:: EXERCISE DIRECTIONS ::
Work through the material below and count the lines holding the word "type"; give that count and nothing more.

:: DATA ::
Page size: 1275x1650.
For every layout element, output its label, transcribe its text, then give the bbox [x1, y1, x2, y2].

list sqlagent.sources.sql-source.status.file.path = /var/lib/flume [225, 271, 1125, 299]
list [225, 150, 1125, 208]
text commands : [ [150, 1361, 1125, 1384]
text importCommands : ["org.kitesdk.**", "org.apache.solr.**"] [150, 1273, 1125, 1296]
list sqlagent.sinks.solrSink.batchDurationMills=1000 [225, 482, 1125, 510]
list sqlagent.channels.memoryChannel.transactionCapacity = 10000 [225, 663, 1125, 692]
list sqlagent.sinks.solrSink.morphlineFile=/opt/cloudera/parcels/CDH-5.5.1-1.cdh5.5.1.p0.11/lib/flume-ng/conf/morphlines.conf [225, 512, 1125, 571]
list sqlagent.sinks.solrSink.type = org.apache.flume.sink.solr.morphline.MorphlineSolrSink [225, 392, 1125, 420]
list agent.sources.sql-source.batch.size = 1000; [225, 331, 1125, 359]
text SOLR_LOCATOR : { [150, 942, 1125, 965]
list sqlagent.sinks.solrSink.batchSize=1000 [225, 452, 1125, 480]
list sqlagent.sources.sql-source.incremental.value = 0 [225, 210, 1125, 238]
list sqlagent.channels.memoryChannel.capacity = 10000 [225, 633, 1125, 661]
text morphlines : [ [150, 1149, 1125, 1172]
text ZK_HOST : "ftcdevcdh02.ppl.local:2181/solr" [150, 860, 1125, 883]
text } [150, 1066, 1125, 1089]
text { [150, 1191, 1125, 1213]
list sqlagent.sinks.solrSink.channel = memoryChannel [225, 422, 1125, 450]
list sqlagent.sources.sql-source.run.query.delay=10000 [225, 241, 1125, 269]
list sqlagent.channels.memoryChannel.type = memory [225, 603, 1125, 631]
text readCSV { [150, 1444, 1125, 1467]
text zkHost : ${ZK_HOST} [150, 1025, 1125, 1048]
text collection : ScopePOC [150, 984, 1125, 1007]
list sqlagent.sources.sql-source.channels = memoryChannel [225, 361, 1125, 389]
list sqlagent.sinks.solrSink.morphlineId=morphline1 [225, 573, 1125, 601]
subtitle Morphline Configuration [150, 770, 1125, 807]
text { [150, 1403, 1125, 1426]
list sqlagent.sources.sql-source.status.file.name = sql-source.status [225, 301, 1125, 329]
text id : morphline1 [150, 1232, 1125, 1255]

* * *

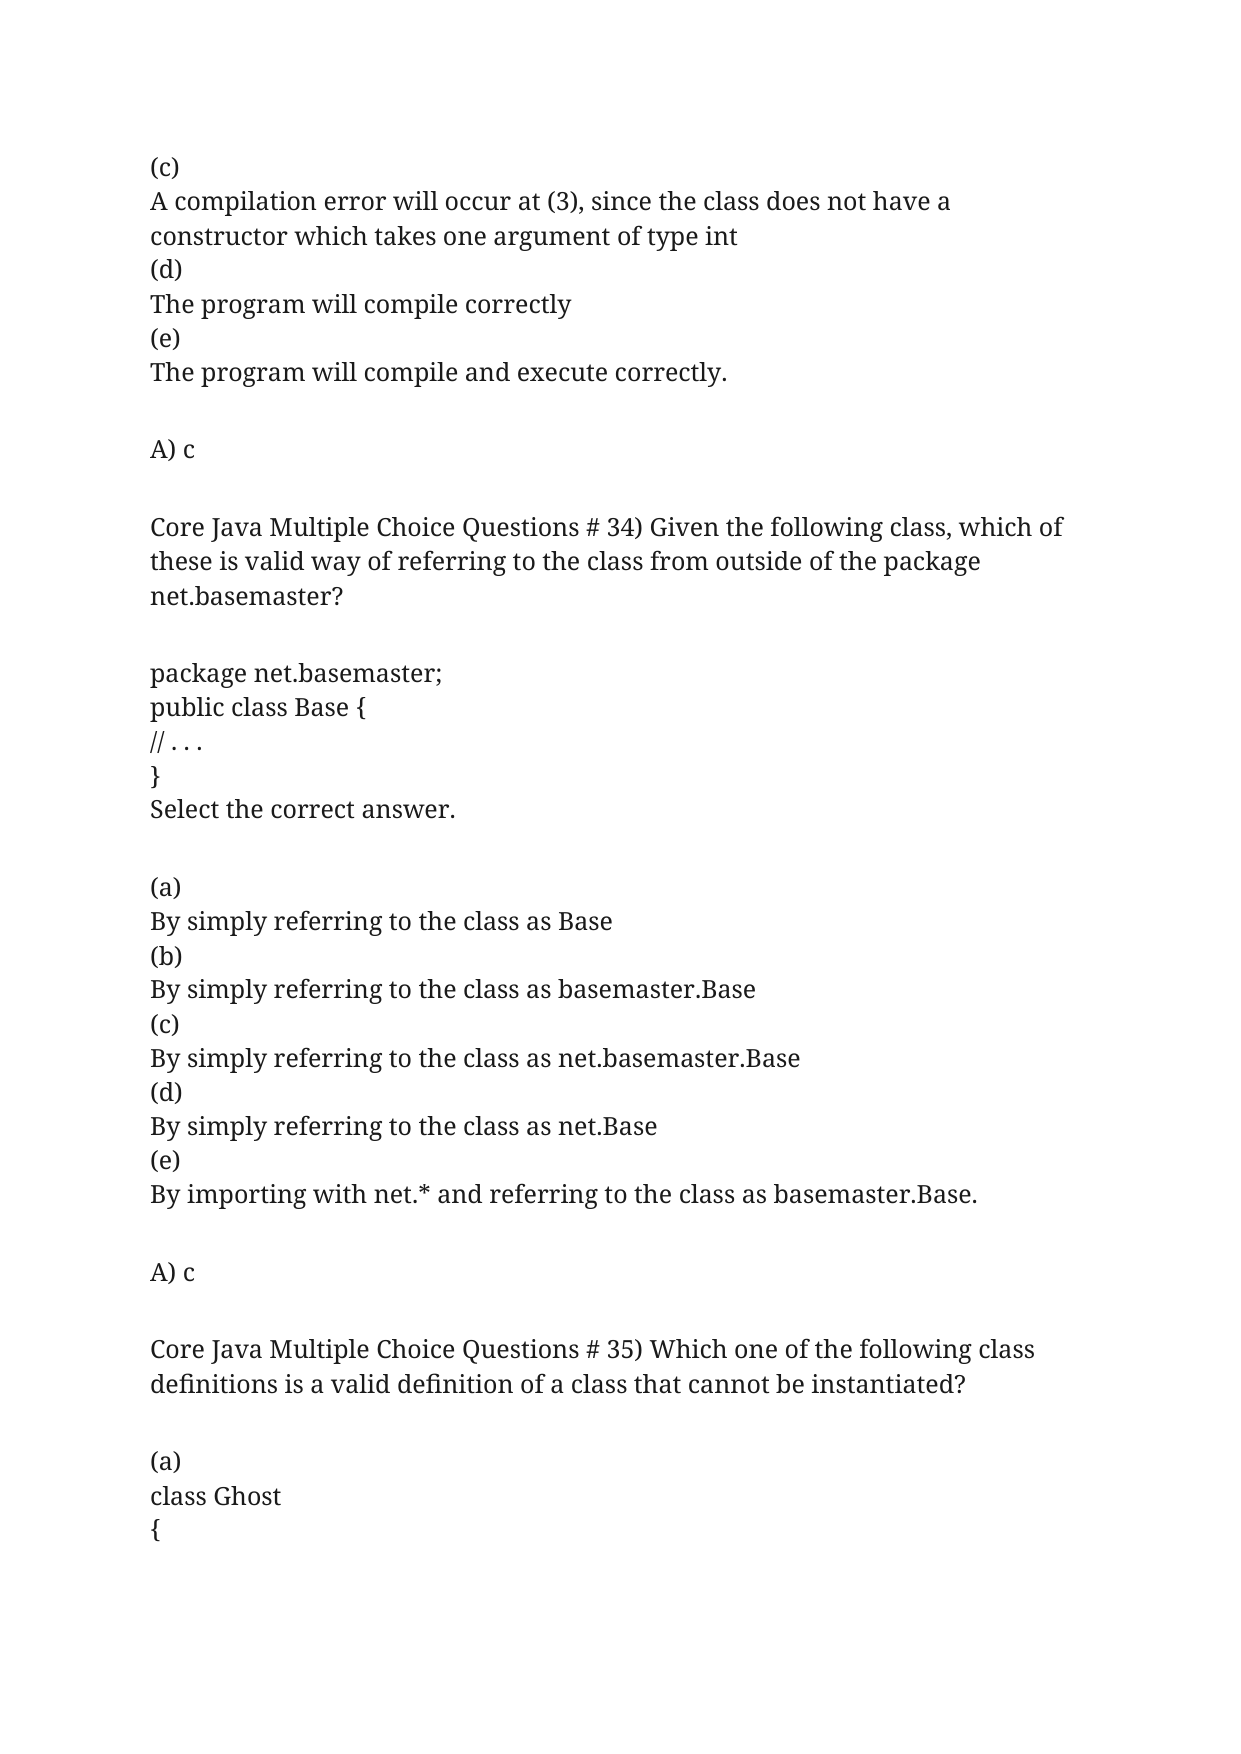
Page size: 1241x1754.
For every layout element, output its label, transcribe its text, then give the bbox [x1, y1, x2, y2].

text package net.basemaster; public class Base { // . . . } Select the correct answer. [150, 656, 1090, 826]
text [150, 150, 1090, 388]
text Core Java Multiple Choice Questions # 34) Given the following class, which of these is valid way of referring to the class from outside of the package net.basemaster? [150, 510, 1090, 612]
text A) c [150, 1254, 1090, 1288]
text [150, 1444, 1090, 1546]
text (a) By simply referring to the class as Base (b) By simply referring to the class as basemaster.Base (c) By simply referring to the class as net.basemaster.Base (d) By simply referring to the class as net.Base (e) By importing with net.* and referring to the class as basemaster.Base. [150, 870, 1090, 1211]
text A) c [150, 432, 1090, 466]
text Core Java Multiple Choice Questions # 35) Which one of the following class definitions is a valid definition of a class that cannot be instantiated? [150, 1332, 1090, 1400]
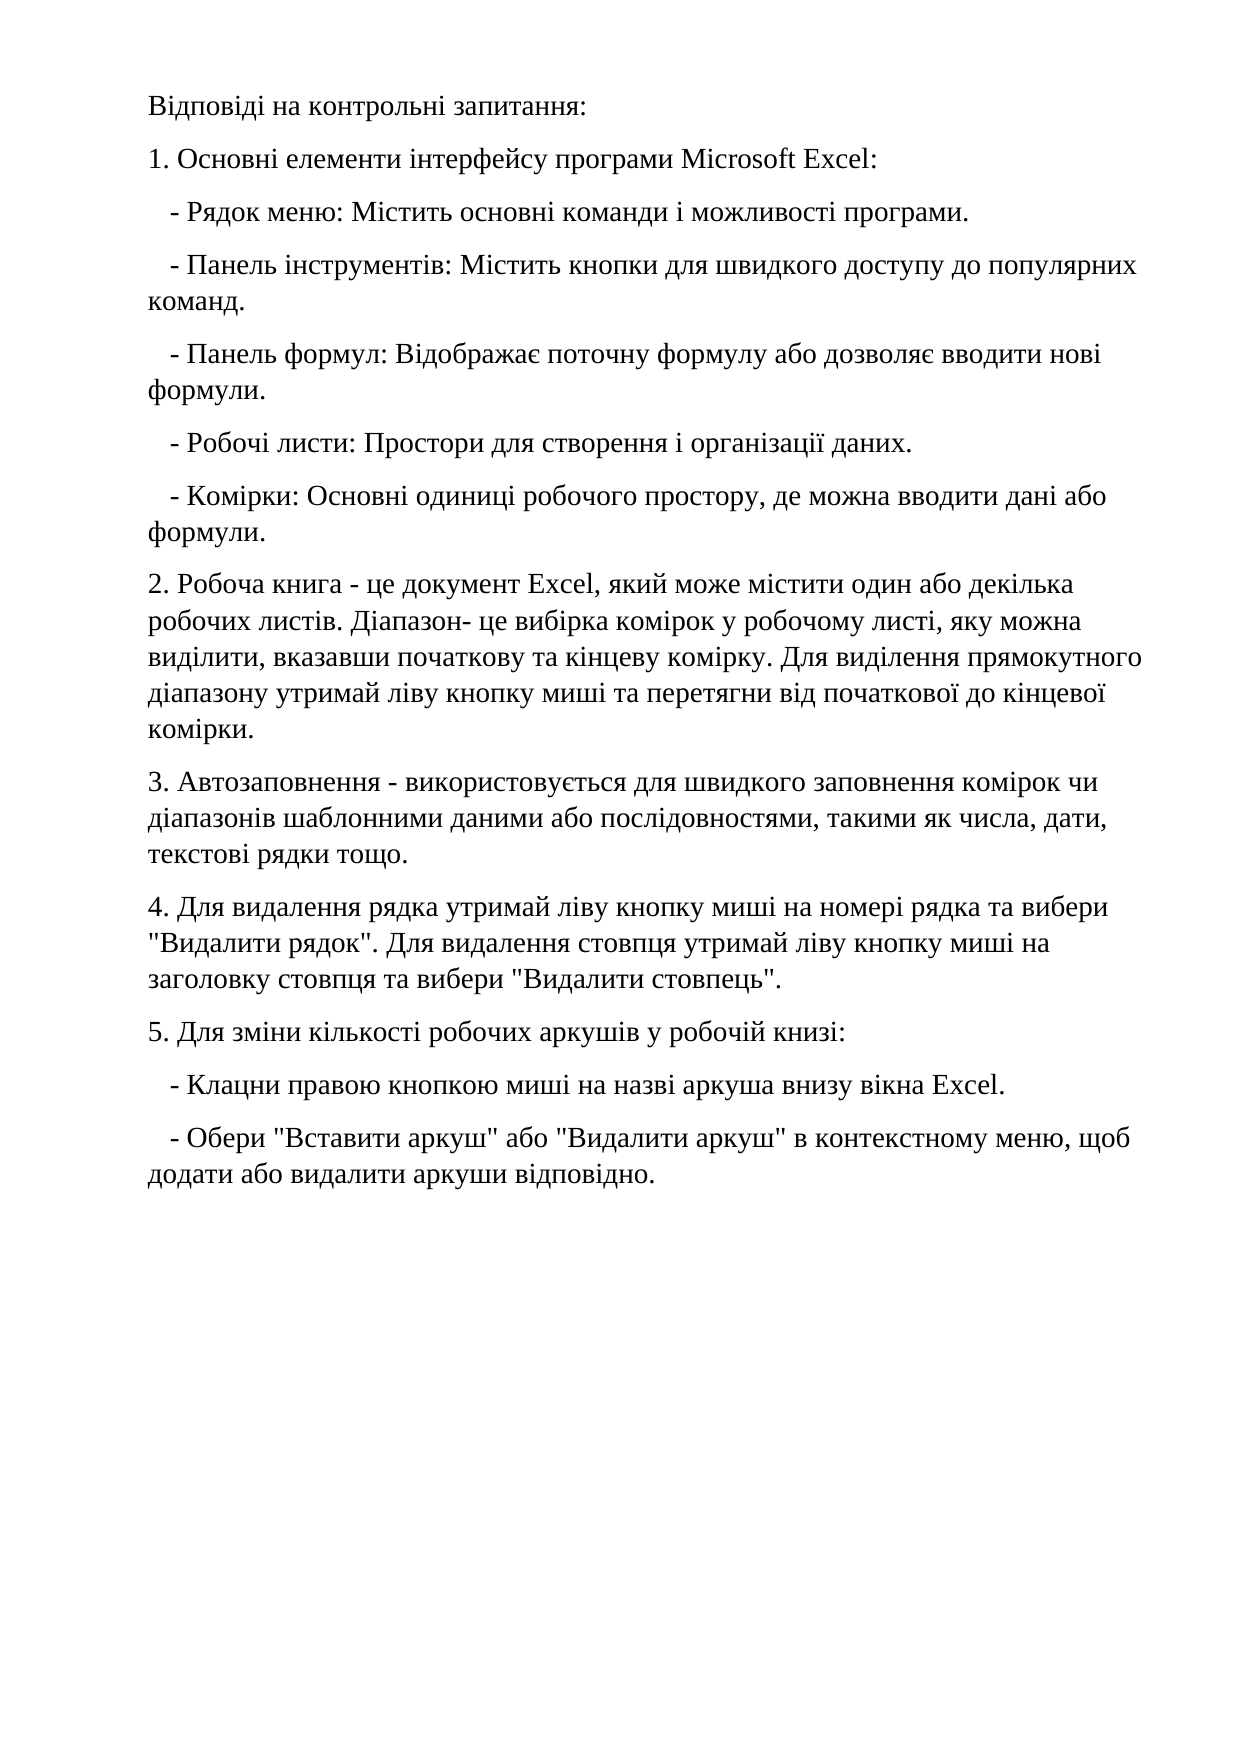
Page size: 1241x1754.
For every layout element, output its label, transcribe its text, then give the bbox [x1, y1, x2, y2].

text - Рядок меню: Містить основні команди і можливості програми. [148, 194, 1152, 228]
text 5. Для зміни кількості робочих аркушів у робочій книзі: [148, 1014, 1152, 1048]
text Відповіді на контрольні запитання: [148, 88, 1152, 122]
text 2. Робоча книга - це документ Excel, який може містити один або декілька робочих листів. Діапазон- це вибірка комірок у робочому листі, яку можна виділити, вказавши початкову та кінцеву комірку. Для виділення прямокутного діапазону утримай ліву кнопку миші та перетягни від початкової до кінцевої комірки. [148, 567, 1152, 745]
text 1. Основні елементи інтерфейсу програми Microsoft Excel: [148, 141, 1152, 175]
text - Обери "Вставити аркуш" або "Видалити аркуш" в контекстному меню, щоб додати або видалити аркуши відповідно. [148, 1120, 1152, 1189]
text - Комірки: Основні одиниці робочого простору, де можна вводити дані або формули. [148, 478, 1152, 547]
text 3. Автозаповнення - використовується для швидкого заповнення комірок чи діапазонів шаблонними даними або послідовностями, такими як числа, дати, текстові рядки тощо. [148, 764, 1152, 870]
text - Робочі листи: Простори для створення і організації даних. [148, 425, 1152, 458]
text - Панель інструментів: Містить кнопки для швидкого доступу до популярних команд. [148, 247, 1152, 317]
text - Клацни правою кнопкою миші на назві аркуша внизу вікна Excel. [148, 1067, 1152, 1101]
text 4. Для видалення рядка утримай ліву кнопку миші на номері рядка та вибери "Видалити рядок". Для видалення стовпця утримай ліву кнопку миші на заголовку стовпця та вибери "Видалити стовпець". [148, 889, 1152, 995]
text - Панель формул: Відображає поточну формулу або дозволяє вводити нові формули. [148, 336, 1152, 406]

:: REPLY ::
2